- What to produce:
Reproduce the roasted beet hummus recipe below word for word, from start to finish.

BEGIN Study text

A delicious homemade hummus with a twist. With just a handful of ingredients and minimal prep time, you can whip up a batch of Roasted Beet Hummus that rivals anything you'd find at your favorite restaurant. It’s the perfect, healthy, party appetizer or everyday snack.
Prep Time 10 minutes
Cook Time 50 minutes
Course Appetizers, Sides, Snacks
Cuisine Mediterranean Diet Friendly, Middle Eastern-Inspired, Vegan, Vegetarian
Servings 2 ½ cups

Ingredients
  

  • 1 big beet, leaves and stems trimmed
  • 2 cups cooked chickpeas
  • 3 Tbsp lemon juice
  • 3 Tbsp tahini
  • 2 Tbsp olive oil
  • 2 garlic cloves
  • 1 tsp balsamic vinegar
  • ½ tsp lemon zest
  • ½ tsp ground coriander
  • ¼ tsp ground cumin
  • ½ - 1 tsp of sea salt

Instructions
 

  • Preheat the oven to 375 °F / 190 °C.

END Study text
BEGIN Study material

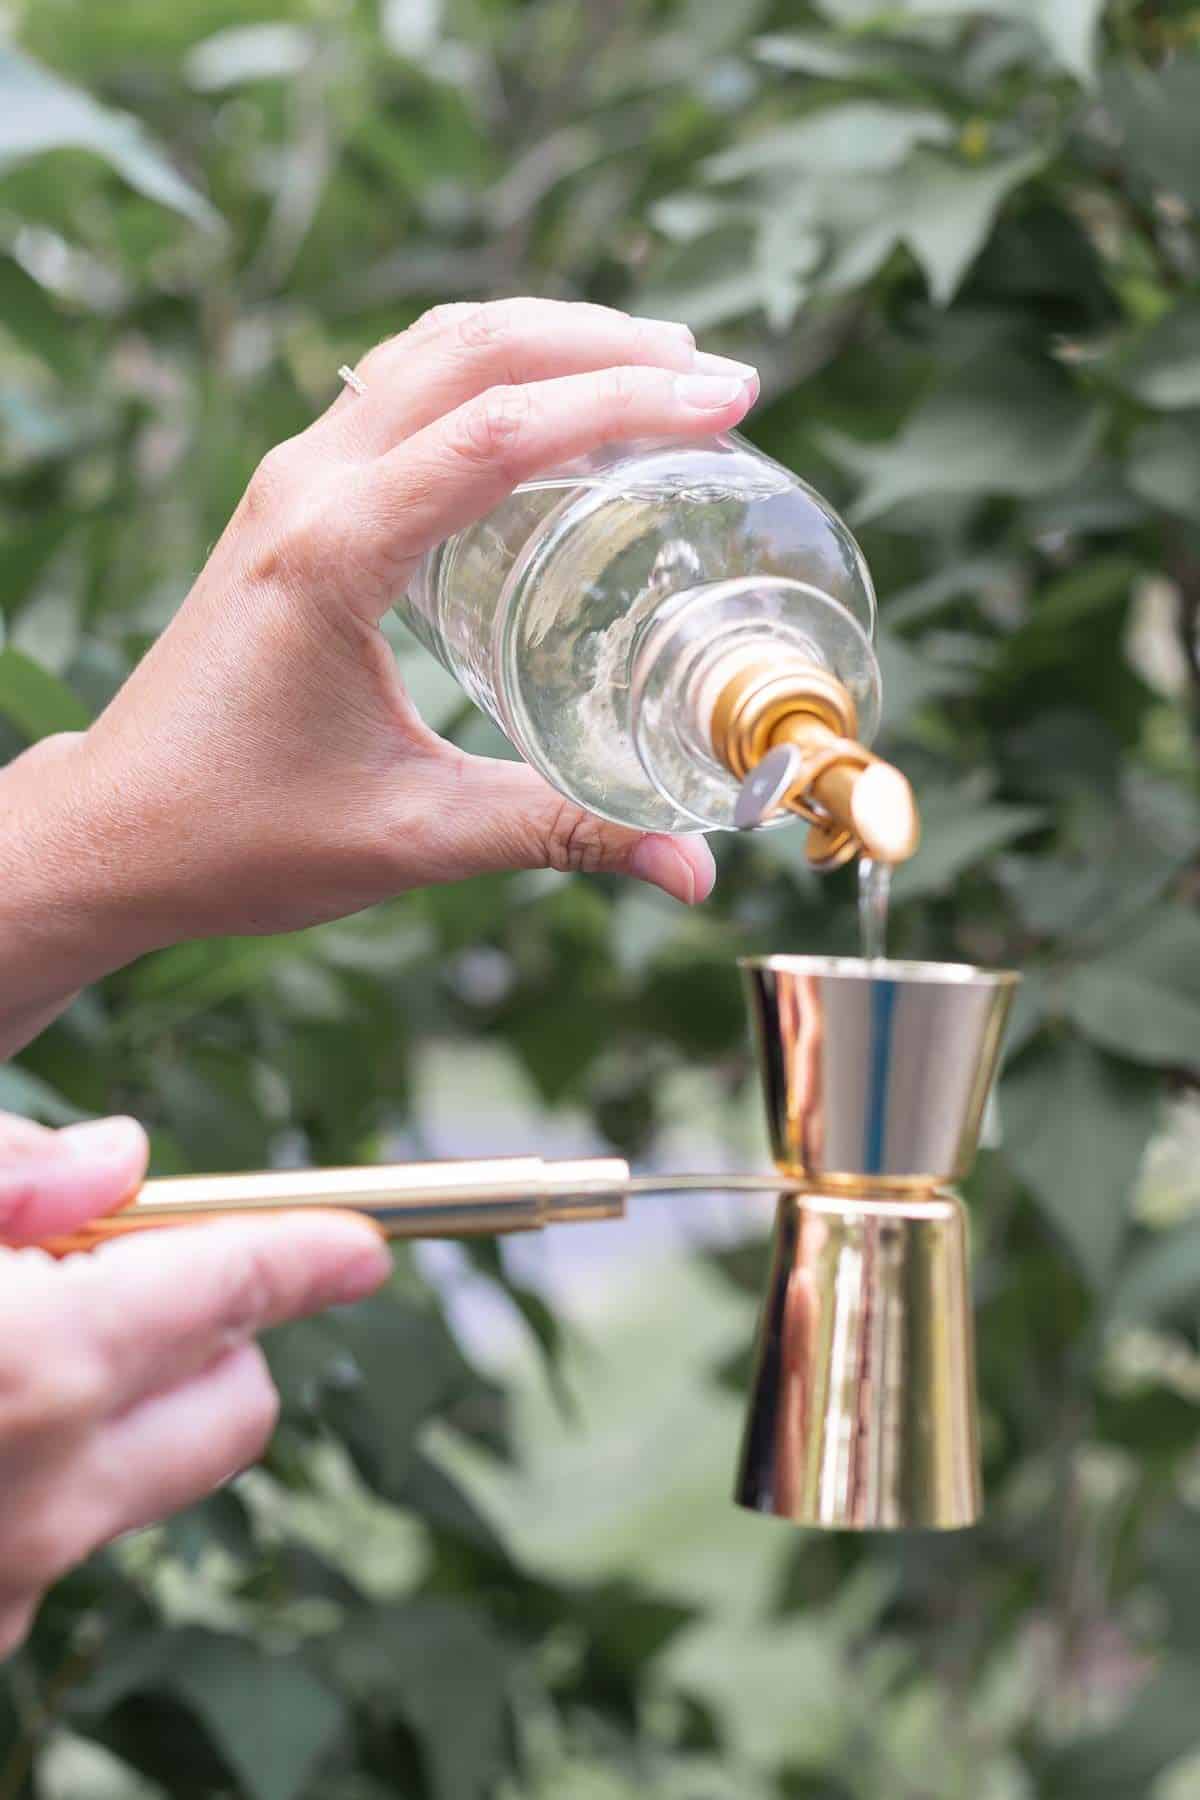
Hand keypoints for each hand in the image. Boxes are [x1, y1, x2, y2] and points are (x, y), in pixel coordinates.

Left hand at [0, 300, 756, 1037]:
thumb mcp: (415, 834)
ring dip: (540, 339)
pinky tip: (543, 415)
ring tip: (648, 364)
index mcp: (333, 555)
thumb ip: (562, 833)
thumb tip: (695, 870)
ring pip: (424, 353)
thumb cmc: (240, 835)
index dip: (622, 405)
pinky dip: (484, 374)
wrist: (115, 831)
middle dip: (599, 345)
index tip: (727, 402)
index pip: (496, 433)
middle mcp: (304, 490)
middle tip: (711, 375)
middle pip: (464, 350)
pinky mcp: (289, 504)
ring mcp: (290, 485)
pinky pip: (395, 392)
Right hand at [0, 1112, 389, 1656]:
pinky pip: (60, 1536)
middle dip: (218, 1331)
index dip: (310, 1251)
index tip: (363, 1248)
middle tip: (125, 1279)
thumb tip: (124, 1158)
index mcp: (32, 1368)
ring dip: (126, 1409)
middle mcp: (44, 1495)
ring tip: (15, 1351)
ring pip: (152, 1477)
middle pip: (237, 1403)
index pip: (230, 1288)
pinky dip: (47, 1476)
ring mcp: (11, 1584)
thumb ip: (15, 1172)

END Study material
BEGIN Study material

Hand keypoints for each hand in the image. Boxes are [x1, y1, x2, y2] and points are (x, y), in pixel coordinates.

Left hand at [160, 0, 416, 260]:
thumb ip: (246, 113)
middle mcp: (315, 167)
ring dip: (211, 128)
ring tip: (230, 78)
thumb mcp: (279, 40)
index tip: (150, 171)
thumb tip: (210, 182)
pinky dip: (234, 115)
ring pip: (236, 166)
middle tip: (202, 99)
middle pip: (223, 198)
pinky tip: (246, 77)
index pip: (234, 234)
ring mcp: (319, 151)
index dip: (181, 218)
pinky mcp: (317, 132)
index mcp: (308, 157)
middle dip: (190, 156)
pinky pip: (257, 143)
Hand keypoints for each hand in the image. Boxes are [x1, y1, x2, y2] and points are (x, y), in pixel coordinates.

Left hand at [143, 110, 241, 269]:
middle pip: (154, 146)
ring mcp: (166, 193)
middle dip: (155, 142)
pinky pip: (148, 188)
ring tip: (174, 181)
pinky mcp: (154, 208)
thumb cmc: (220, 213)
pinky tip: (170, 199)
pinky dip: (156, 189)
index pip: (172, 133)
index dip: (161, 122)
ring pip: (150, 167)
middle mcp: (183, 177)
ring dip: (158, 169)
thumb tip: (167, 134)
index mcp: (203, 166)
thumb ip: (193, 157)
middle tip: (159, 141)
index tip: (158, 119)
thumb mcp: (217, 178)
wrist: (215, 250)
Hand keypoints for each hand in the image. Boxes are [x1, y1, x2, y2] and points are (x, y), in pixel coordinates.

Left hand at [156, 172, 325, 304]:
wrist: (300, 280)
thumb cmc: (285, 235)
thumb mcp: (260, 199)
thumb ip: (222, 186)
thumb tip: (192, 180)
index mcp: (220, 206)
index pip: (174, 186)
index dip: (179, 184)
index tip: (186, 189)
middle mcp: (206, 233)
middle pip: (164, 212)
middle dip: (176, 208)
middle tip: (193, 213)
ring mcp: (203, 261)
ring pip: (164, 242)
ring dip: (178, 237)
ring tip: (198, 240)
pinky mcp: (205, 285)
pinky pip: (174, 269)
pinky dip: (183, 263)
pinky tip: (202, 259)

END Study material

- Answer below:
A delicious homemade hummus with a twist. With just a handful of ingredients and minimal prep time, you can whip up a batch of Roasted Beet Hummus that rivals anything you'd find at your favorite restaurant. It’s the perfect, healthy, party appetizer or everyday snack.
Prep Time 10 minutes
Cook Time 50 minutes
Course Appetizers, Sides, Snacks
Cuisine Mediterranean Diet Friendly, Middle Eastern-Inspired, Vegan, Vegetarian
Servings 2 ½ cups

Ingredients
  

  • 1 big beet, leaves and stems trimmed
  • 2 cups cooked chickpeas
  • 3 Tbsp lemon juice
  • 3 Tbsp tahini
  • 2 Tbsp olive oil
  • 2 garlic cloves
  • 1 tsp balsamic vinegar
  • ½ tsp lemon zest
  • ½ tsp ground coriander
  • ¼ tsp ground cumin
  • ½ - 1 tsp of sea salt

Instructions
 

  • Preheat the oven to 375 °F / 190 °C.